There are several significant problems with viewing the internet through the prism of a broadcasting system. First, the CRTC mistakenly thinks that since (a) it regulates broadcast and (b) broadcast is now the internet, then (c) it must now regulate the internet. However, given that the internet is much more than just broadcast, the CRTC’s proposal means that it would attempt to regulate far more than the broadcasting sector.

The CRTC recommendation covers any audio or video services that touch Canada, presumably including foreign media organizations, podcasters and video-game makers. There is no reason to conclude that the commission should be entitled to regulate these entities, but that is precisely where its logic ultimately leads. Further, faced with the prospect of Canadian regulation, some of those services could decide to geo-block Canada, concluding that a relatively small market was not worth the regulatory costs and hassles.

Second, the taxation (or mandated contributions) for cable and broadcast to support Canadian content production are at least premised on the fact that a cable subscription provides little other than access to broadcast content. The internet offers a limitless array of possibilities that have nothing to do with broadcasting, however, rendering the policy link far more tenuous. Governments can (and do) support the creation of Canadian content through grants, tax credits, and other subsidies, but foisting support on a monthly internet or wireless bill stretches the definition of the conventional broadcast system beyond recognition.

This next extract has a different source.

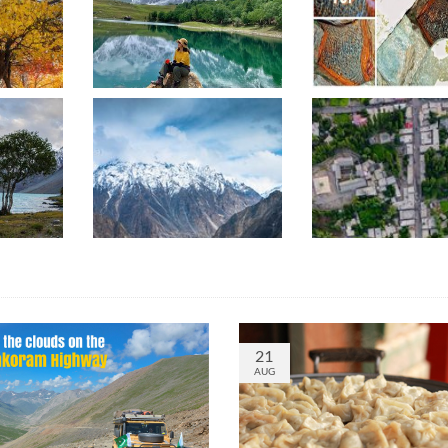
21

Third, precisely because the internet is such an integral part of our daily lives, ensuring universal, affordable access is a competing policy goal that should not be so easily discarded. But the CRTC provides little more than an unconvincing assurance that the impact of new internet taxes will be “cost-neutral”, even though Canadians who only rely on internet access will clearly pay more under the proposed approach. The government has handed this policy conflict to its review panel, asking it to consider new ways to support the creation of Canadian content while at the same time confirming that it opposes an “approach that increases the cost of services to Canadians.”

The CRTC report suggests that the government and its review panel think they can have it both ways with new taxes but no new costs. Yet its proposed approach is grounded in the past, with an ill-fitting solution that wrongly expands the CRTC broadcast regulatory mandate and new taxation into every corner of the internet.